Sunday, September 9th, 2007

Recipe: mocha hazelnut torte

After making a chiffon cake with swiss meringue buttercream, I usually wind up with at least a dozen egg yolks. I saw that David Lebovitz posted about using up egg whites which is the opposite of my problem. While perusing my old Chocolatier issues, I found a recipe from 1994 that uses at least ten egg yolks (more, if you go all out on the plating). Sweet! Except it’s a three truffle recipe. It doesn’t mean the recipe is necessarily difficult in terms of skill level, rather – it means there are several steps. That’s fine, I thought.

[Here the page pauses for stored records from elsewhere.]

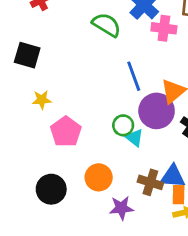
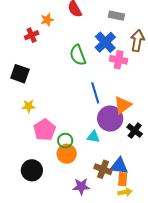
green semicircle: (107, 25) -> (78, 55), turned -145
green circle: (123, 125) -> (65, 141), moved
cyan triangle: (134, 138) -> (93, 137), turned -32
orange circle: (99, 177) -> (67, 154), moved

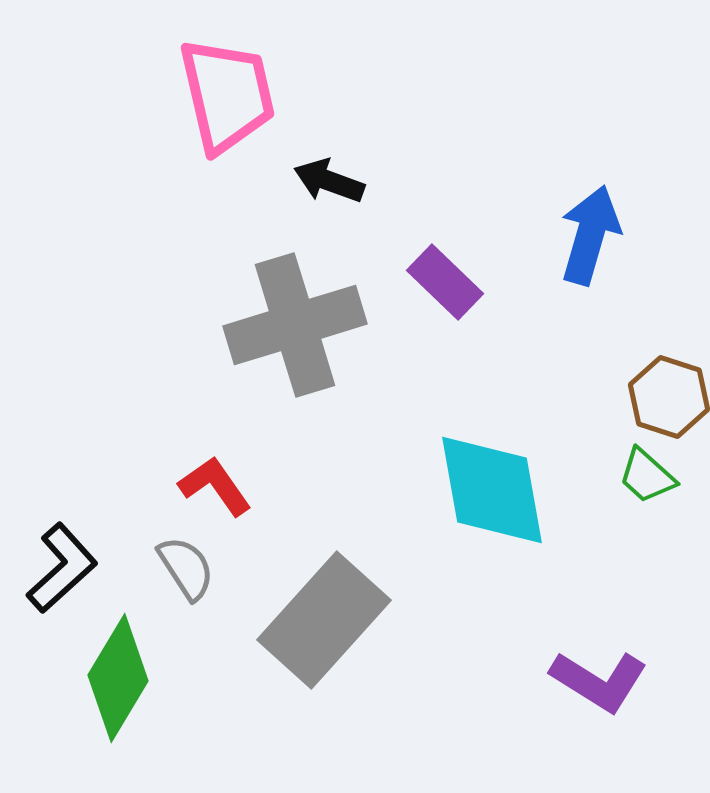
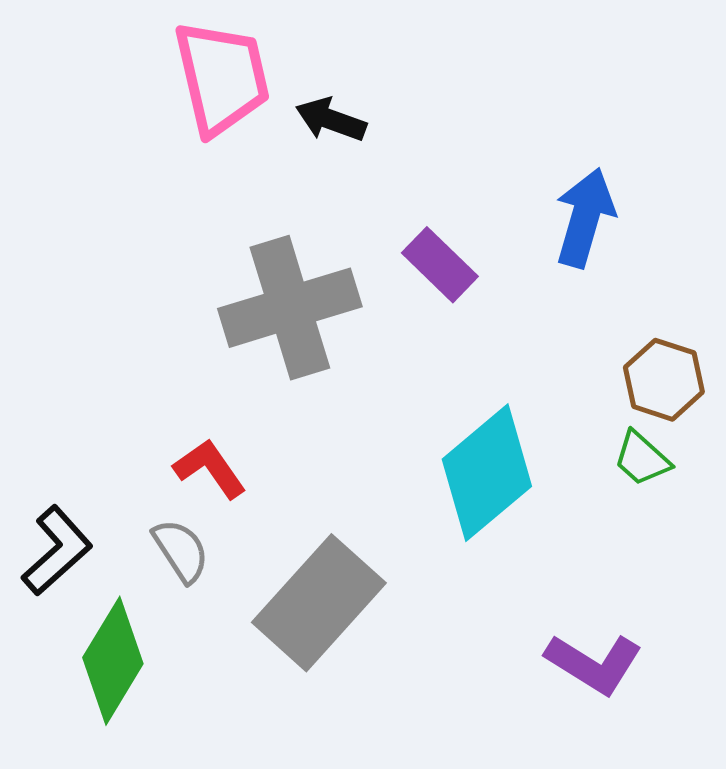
black arrow: (329, 181) -> (331, 120), moved
cyan diamond: (492, 490) -> (487, 473), turned 60

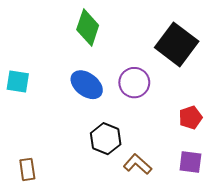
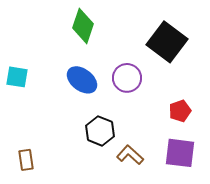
purple square: (190, 162) -> (180, 153), size x1.4

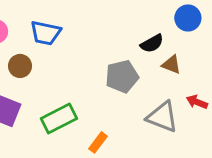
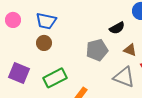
brown triangle: (171, 64) -> (130, 50), moved
brown circle: (20, 66) -> (44, 43), moved

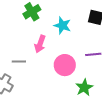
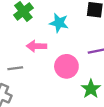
pink arrow: (40, 44) -> (37, 46), turned 78

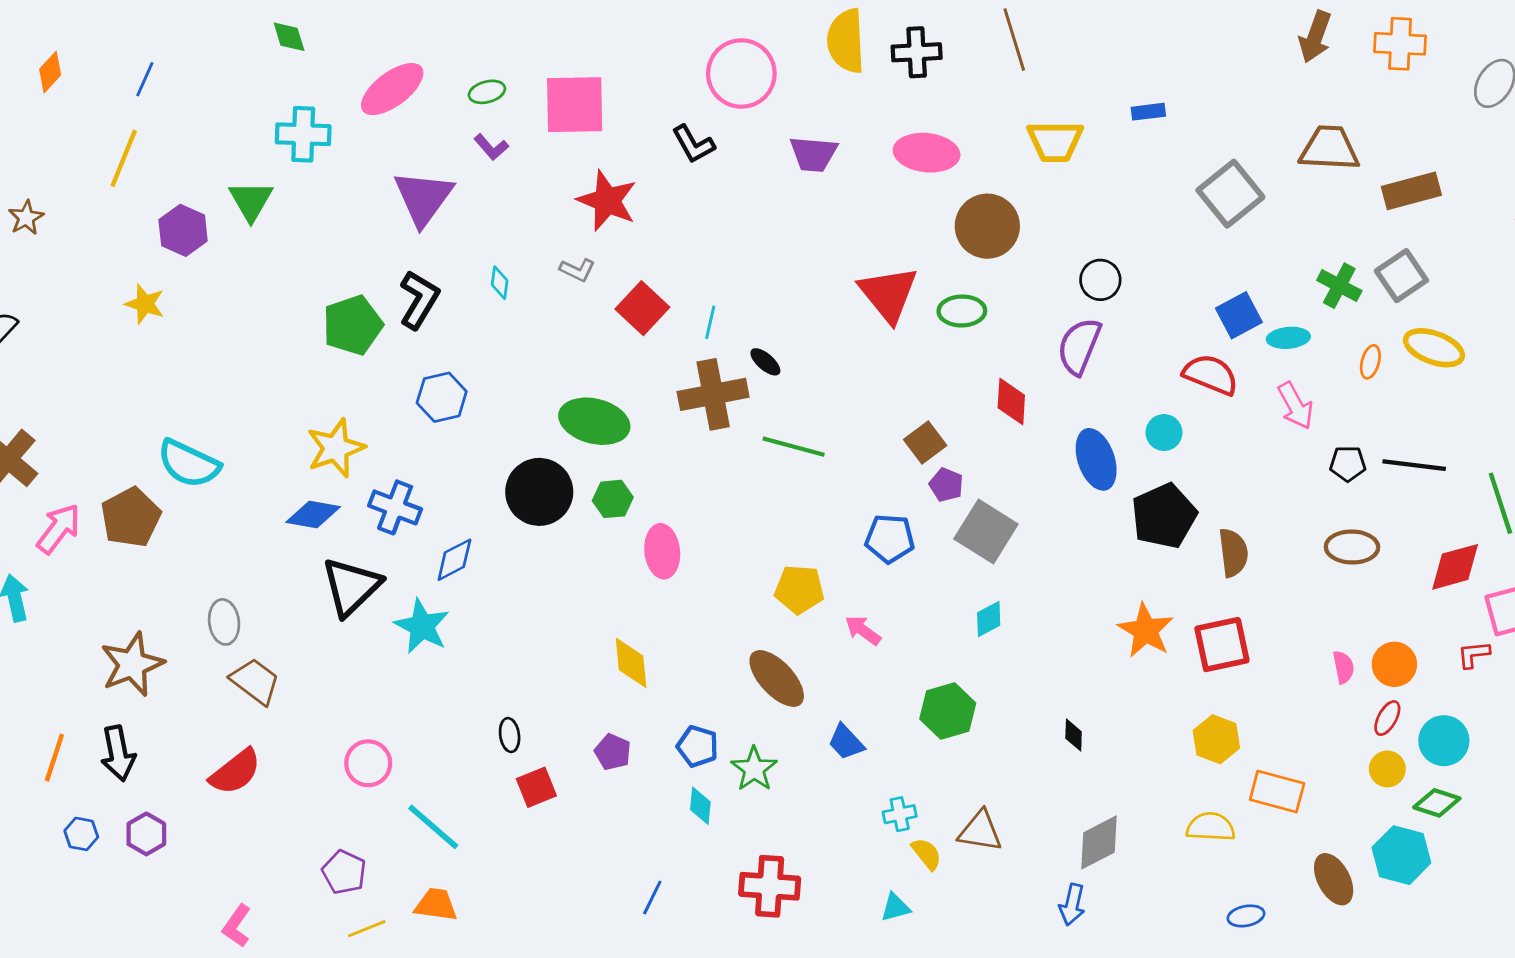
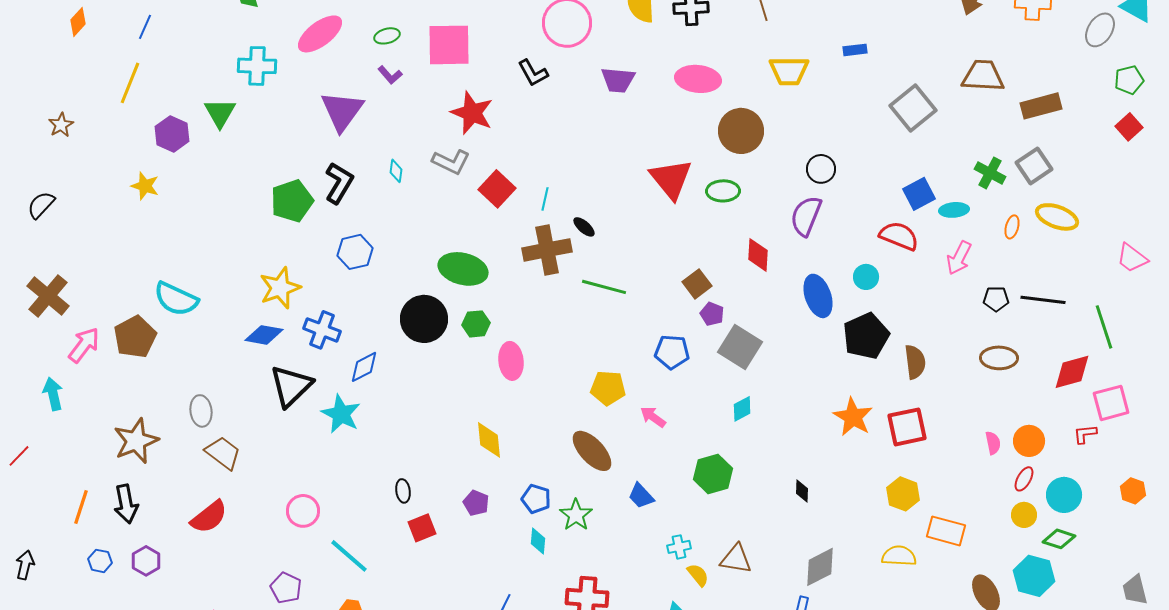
gray L-shape: (577, 270) -> (451, 162), size x1.5
pink arrow: (1295, 406) -> (959, 258), turned 56

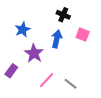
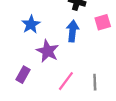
pink square: (83, 34) -> (103, 22), turned -32
gray line: (71, 84) -> (95, 82), turned 56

I had made the espresso pastry cream a day ahead because I knew doing all of the steps in one day would put me in a foul mood. Fine – that worked out alright. The recipe didn’t say to strain the pastry cream through a sieve. I am here to tell you to definitely do so. I like my pastry cream to be smoooooooth. The next morning I baked the chocolate genoise which turns out to be a little more brittle than I expect from genoise, but I was cool with it. While the genoise was cooling on a rack, I started on the hazelnut meringue. The first step was to skin some hazelnuts. God, I hate skinning hazelnuts. It’s fairly straightforward, just roast the hazelnuts on a baking sheet for about 10 minutes and then wrap them up in a kitchen towel to cool. When they heat up, they expand and bust their skins. When they cool, they shrink and will theoretically release from the skins with ease. Theoretically. My advice is to roast 25% more hazelnuts than called for because some of those suckers will refuse to release.